[Page-level text extractions]
——————————

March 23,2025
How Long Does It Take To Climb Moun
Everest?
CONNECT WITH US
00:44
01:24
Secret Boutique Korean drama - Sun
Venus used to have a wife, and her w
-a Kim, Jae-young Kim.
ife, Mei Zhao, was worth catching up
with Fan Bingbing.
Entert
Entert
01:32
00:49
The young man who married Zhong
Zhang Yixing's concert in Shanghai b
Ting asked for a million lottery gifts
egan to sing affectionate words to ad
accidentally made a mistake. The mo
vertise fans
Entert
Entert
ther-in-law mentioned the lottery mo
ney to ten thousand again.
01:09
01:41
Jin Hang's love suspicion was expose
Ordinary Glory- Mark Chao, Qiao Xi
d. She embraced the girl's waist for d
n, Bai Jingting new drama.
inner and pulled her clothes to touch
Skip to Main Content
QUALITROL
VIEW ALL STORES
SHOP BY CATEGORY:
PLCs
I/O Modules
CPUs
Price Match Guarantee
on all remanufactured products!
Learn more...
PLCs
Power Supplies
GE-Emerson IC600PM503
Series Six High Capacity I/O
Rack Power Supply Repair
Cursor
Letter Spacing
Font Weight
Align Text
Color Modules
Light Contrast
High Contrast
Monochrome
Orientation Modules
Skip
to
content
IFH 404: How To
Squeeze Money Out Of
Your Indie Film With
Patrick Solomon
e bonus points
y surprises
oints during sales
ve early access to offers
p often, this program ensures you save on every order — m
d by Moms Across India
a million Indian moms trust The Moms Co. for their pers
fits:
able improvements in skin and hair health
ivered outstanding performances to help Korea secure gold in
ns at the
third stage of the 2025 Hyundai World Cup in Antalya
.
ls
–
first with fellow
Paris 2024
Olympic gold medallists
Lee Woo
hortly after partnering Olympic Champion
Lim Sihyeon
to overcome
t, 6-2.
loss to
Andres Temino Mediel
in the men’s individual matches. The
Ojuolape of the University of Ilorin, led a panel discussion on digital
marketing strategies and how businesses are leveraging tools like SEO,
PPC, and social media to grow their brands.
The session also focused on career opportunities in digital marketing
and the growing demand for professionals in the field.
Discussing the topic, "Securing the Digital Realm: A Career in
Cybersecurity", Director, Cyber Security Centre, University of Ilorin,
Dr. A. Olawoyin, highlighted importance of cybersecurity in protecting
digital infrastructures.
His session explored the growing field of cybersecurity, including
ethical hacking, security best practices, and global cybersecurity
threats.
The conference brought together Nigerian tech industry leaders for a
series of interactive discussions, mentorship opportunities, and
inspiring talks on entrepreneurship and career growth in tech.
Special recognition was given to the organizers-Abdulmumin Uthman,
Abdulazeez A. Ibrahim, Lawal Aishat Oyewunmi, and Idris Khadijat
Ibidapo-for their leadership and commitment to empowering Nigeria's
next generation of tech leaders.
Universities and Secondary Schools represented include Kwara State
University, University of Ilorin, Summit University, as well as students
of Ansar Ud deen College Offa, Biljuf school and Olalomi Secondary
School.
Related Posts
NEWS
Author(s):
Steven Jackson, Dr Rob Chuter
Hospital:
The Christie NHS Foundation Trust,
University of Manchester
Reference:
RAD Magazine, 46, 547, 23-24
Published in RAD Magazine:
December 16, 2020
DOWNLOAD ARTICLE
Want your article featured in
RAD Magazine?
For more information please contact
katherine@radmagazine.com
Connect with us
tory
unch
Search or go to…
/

——————————

- WORK ITEM
Which lines in the entries above contain the string "growing"? Pull out each of those lines in full, treating uppercase and lowercase as different.

- TASK OUTPUT
and the growing demand for professionals in the field.
His session explored the growing field of cybersecurity, including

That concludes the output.